On Sept. 15, Navajo Nation Parks & Recreation announced that all parks would be closed during the eclipse to accommodate traditional beliefs.

“Navajo look at the universe as holistic,” said David Begay, a cultural astronomer and vice president of the Indigenous Education Institute. The alignment of the planet, moon and sun during eclipses is understood as one cycle within an interconnected cosmic order, said Dr. Begay, who is Dine (which Navajo people call themselves).

The park closures are a reminder that for Indigenous peoples across the Americas, eclipses and other astronomical phenomena have been experienced for millenniums and have played important roles in different cultures.

Traditions like those in Navajo Nation represent a call for non-Native tourists to be respectful when visiting sacred Indigenous lands and sites.

And those encountering the eclipse in other parts of the Americas may also pause and consider peoples who made their homes among the canyons of the Southwest, around the pyramids of Mexico and Central America and in the rainforests of Brazil; and how the stars, planets and other heavenly bodies manifest in the lives of Indigenous communities.

In 2017 when a total solar eclipse traveled across the United States, an estimated 88 percent of American adults observed the event in some way.

The experience differed in Navajo Nation. Schools closed, employees were granted administrative leave, and people were encouraged to maintain “stillness in their homes, and not partake of food and water,” according to a memo from tribal leaders.

Dr. Begay has a distinct memory of driving down a road on the border of Navajo Nation in the hours leading up to an annular eclipse in 2012. Crowds of people were setting up telescopes along the highway. “It was like that all the way up to the reservation border,” he said.

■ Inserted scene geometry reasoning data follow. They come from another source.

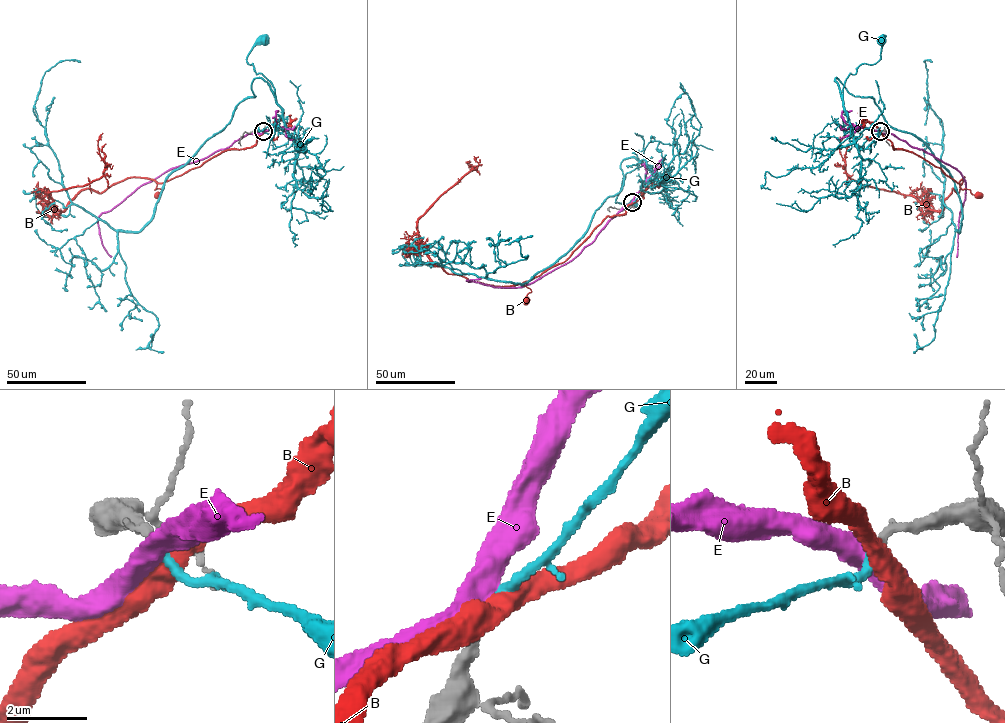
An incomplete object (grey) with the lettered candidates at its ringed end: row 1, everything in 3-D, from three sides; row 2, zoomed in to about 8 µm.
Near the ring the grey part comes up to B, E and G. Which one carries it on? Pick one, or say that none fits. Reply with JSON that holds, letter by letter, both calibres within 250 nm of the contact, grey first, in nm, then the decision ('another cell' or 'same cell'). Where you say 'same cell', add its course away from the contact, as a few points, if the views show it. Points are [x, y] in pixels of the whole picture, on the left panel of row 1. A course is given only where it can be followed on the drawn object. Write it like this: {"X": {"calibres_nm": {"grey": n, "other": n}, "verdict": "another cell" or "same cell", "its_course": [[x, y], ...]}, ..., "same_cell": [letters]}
{"B": {"calibres_nm": {"grey": 240, "other": 480}, "verdict": "another cell"}, "E": {"calibres_nm": {"grey": 240, "other": 500}, "verdict": "another cell"}, "G": {"calibres_nm": {"grey": 240, "other": 240}, "verdict": "same cell", "its_course": [[263, 131], [276, 146], [287, 142], [274, 87], [247, 61], [249, 51], [264, 40]]}, "same_cell": ["G"]}

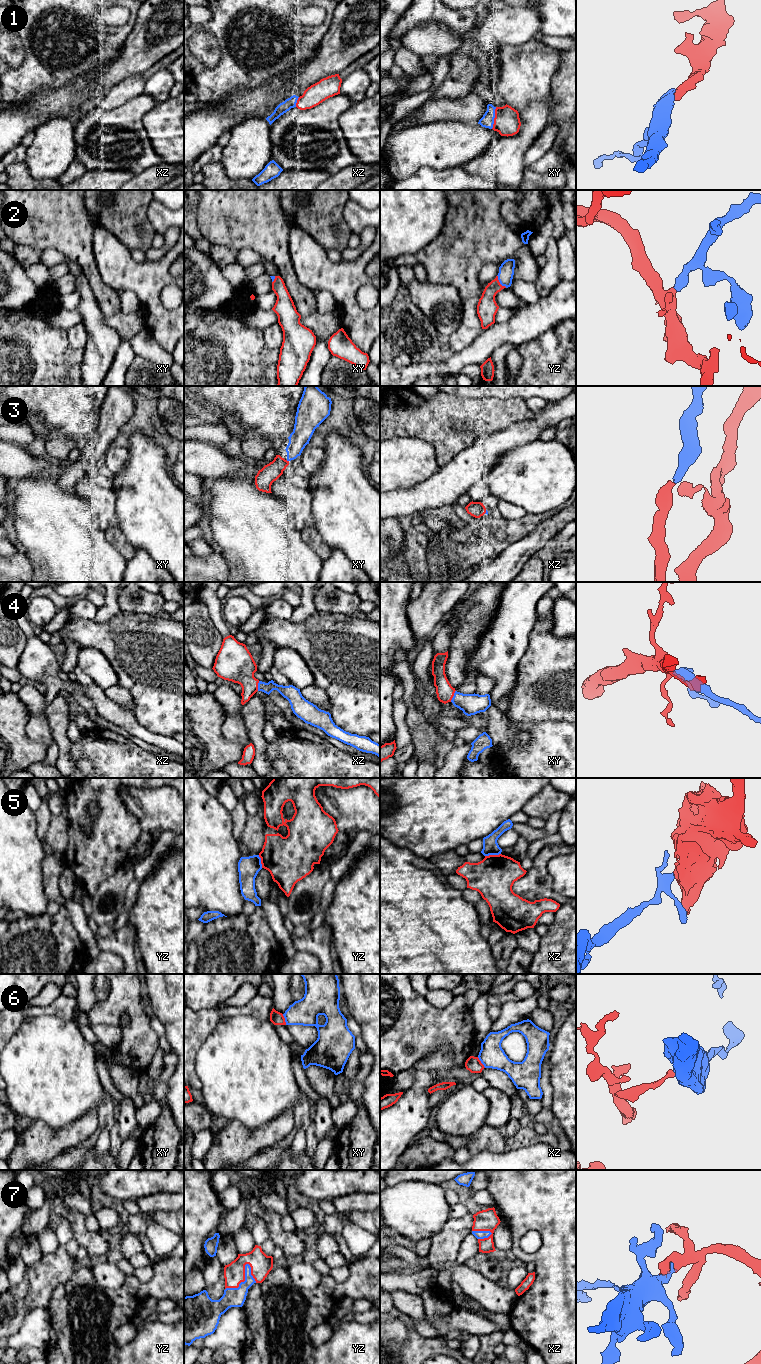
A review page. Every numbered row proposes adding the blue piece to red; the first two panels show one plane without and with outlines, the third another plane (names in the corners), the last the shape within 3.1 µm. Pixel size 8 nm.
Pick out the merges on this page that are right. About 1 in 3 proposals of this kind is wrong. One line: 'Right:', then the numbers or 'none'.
Right: 1, 2, 3, 4, 7

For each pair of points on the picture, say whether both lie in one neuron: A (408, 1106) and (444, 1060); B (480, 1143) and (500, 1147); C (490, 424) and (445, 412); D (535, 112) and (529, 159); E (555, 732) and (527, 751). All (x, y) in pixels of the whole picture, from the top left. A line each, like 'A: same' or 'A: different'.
A: same
B: same
C: same
D: different
E: same

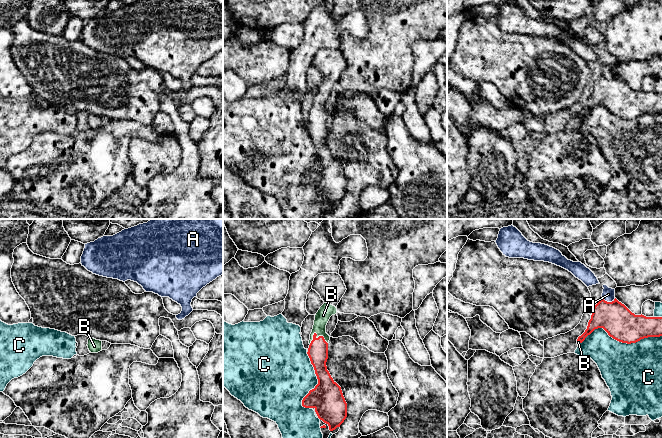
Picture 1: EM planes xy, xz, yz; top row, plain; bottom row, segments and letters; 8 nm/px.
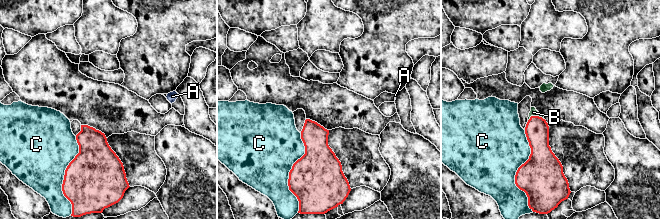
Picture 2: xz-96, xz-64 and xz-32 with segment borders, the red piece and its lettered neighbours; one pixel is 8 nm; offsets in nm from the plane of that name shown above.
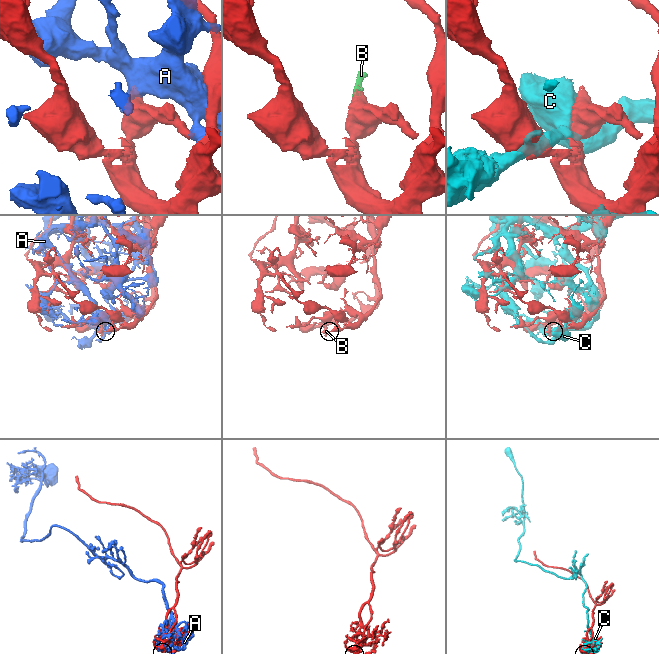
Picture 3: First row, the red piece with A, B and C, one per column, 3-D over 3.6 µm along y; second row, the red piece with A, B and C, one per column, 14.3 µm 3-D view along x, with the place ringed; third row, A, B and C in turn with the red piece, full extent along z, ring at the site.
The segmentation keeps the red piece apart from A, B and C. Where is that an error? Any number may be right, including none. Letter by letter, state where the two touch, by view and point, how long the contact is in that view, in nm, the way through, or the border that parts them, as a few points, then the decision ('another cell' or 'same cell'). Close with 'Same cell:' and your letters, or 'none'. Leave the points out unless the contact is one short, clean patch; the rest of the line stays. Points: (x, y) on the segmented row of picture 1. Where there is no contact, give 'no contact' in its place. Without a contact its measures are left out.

But once he crossed the line, the land was devoid of people until he made it to the other side hours later. Rather than a spectacle, many on the reservation saw the eclipse as a time for reverence and reflection.

Semira Crank, a Dine program director at the Bears Ears Partnership in southeast Utah, was taught during her upbringing to not look at an eclipse for two reasons. The first is practical: Looking at the sun can damage your eyes.

But the other reason, she said, is that doing so can disrupt a person’s Hozho, or spiritual harmony. “It goes back to our origin stories,” Crank said.